Effect of insulin upon the sodium pump in frog skeletal muscle.

1. Insulin increased the rate of net Na extrusion from Na-loaded frog skeletal muscle into glucose-free Na-Ringer. After a 90 min period of efflux, the insulin-treated muscles contained approximately 11% less intracellular water than did their controls. This decrease in intracellular water resulted in an increase in the concentration of intracellular K, [K(+)](i), even though there was no definite effect upon net K flux. In spite of the decrease in intracellular water, [Na(+)](i) was lower in those muscles treated with 500 m-u. insulin/ml. than in the controls.2. Insulin consistently increased (22)Na efflux into Na-Ringer containing either 10 or 2.5 mM-K(+).

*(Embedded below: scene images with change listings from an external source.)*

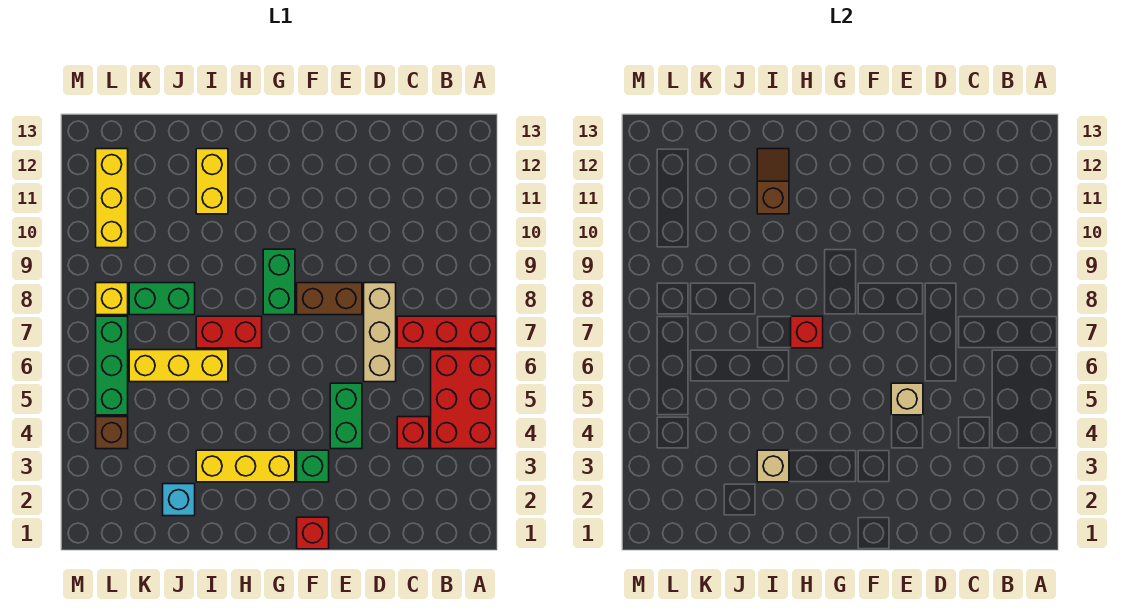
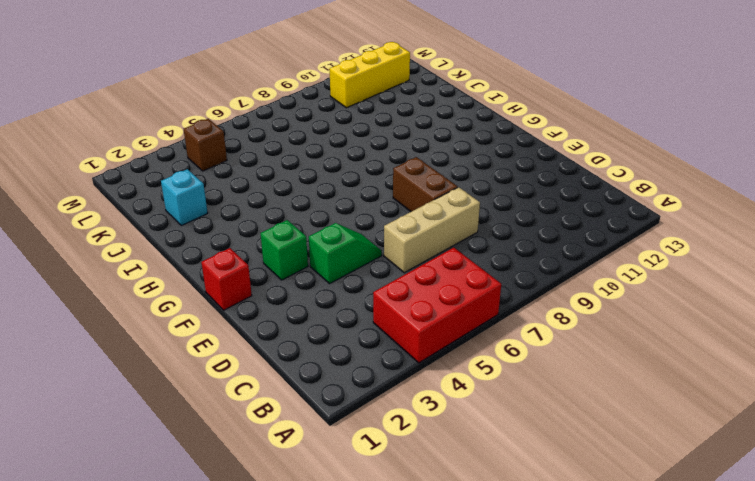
green 1x2 slope [309,223,382,284] -> green 1x2 brick [330,383,362,449]
none -> red 1x3 brick [397,316,496,348]
none -> red 1x1 brick [397,417,429,449]
none -> yellow 1x3 brick [196,450,295,482]

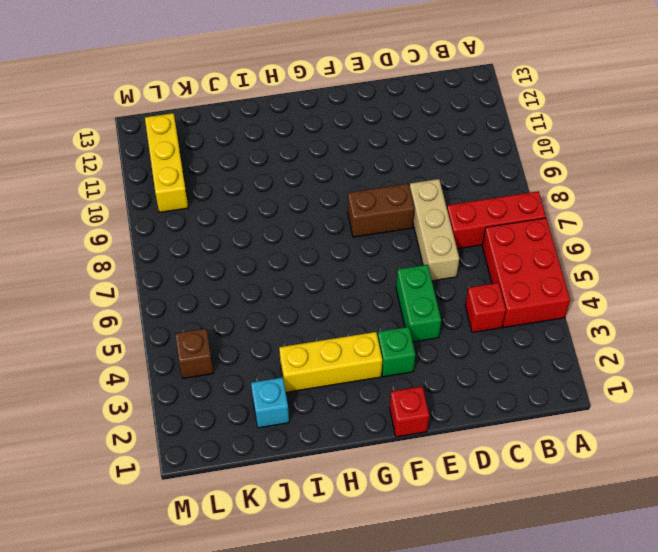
none -> green 1x2 brick [263,249,295,315]
none -> red 1x2 brick [196,316,262,348]
none -> yellow 1x3 brick [129,350,228,382]

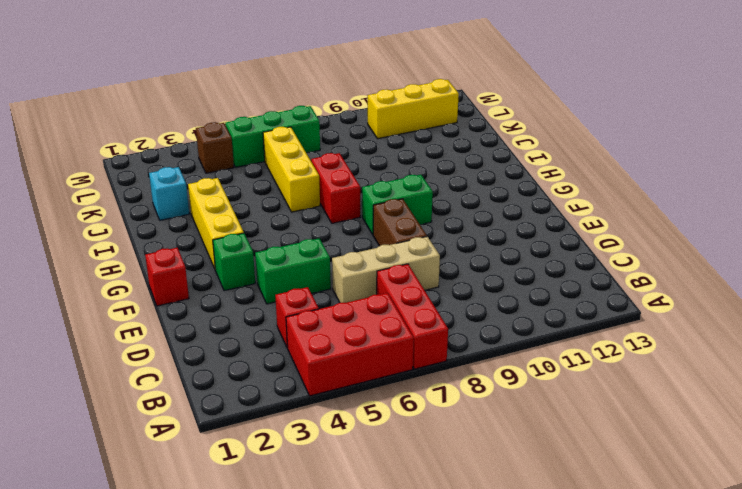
none -> yellow 1x2 brick [196,149,228,214]
none -> green 1x2 brick [129,283,195,315]
none -> yellow 1x1 brick [96,283,128,315]

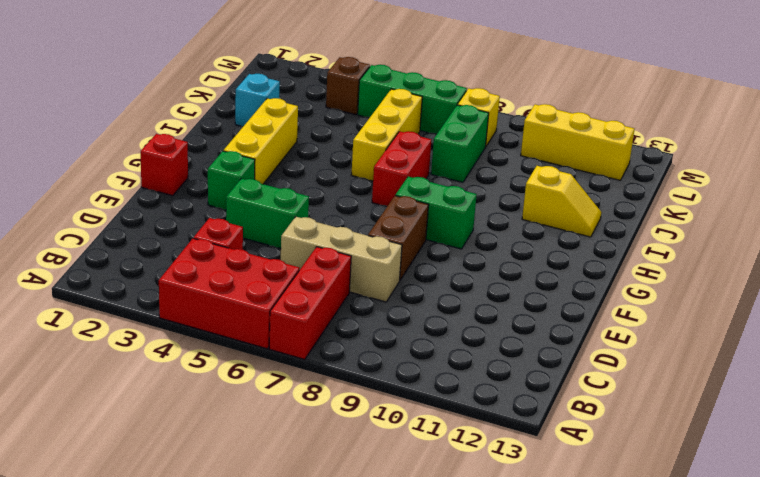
yellow 1x2 slope [522,166,601,237] -> yellow 1x2 brick [196,149,228,214]
none -> tan 1x1 brick [891,383,923,415]
none -> red 1x1 brick [791,316,823,348]
none -> tan 1x1 brick [757,450,789,482]

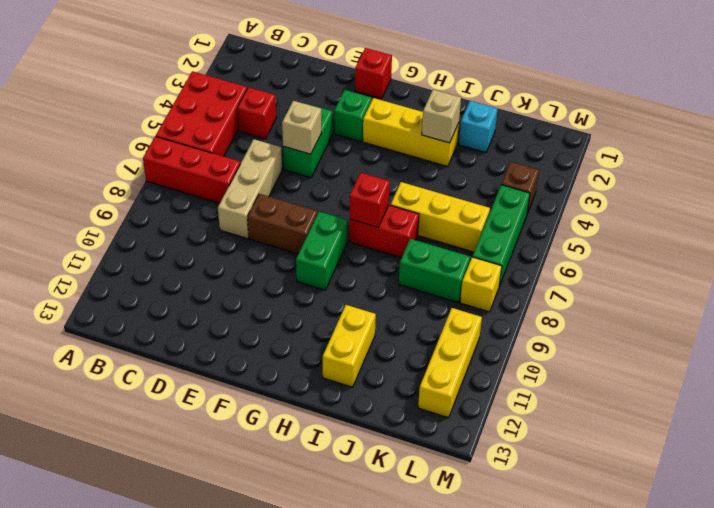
none -> brown 1x2 slope [757,149,789,214]

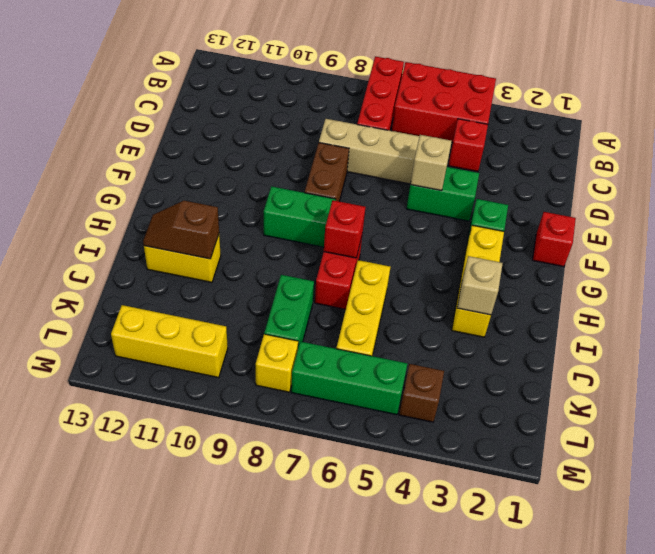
none -> cyan 1x1 brick [163,484,195,516]

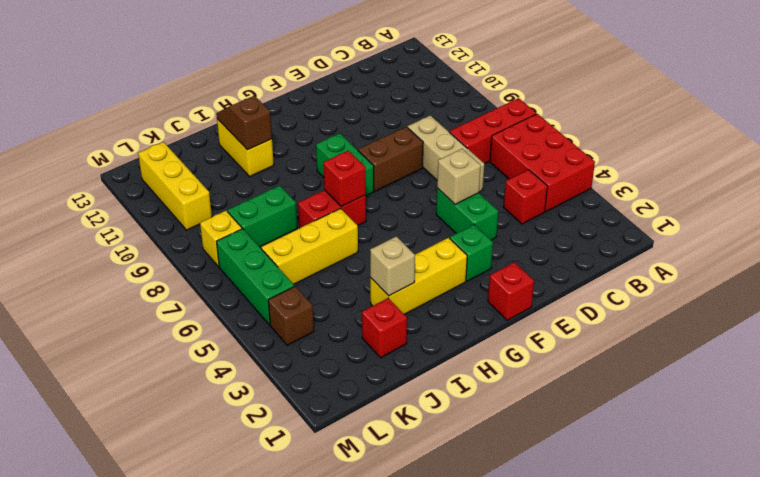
red 1x1 brick [362,298,407,358] -> cyan 1x1 brick [163,484,195,516]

This effect was reversible and was not produced by other proteins.3. Acetylstrophanthidin (5 x 10(-6)M) blocked all or nearly all net Na efflux even in the presence of insulin. The presence of this concentration of acetylstrophanthidin or of K-free Na-Ringer inhibited the effect of insulin upon (22)Na efflux from Na-loaded muscles.4. All of the above results indicate that insulin in some way increases the activity of the Na pump. The inhibition by K-free Na-Ringer also suggests that this is not due to production of additional pump sites.5. Insulin also increased (22)Na efflux and net sodium efflux into Li-Ringer. When the new steady-state was reached after addition of insulin, the (22)Na kinetics still obeyed a power relation to intracellular (22)Na. However, in every single case, insulin resulted in a decrease of approximately 18% in the exponent, n.6. Curve-fitting of the kinetic data to equations based upon a three-site model of the Na pump suggests that insulin increases the affinity of the sites toward Na(+). In terms of Eisenman's theory of ion selectivity, this would indicate an increase in the anionic field strength of the Na-carrying sites and also predict that the increase in affinity for H(+) would be greater than that for Na(+). This latter prediction is entirely consistent with the observed decrease in n.7. The results suggest that insulin may be increasing H(+) efflux as well as Na(+) efflux and thereby may be increasing intracellular pH. It is suggested that some of the intracellular effects of insulin might be mediated by such an effect.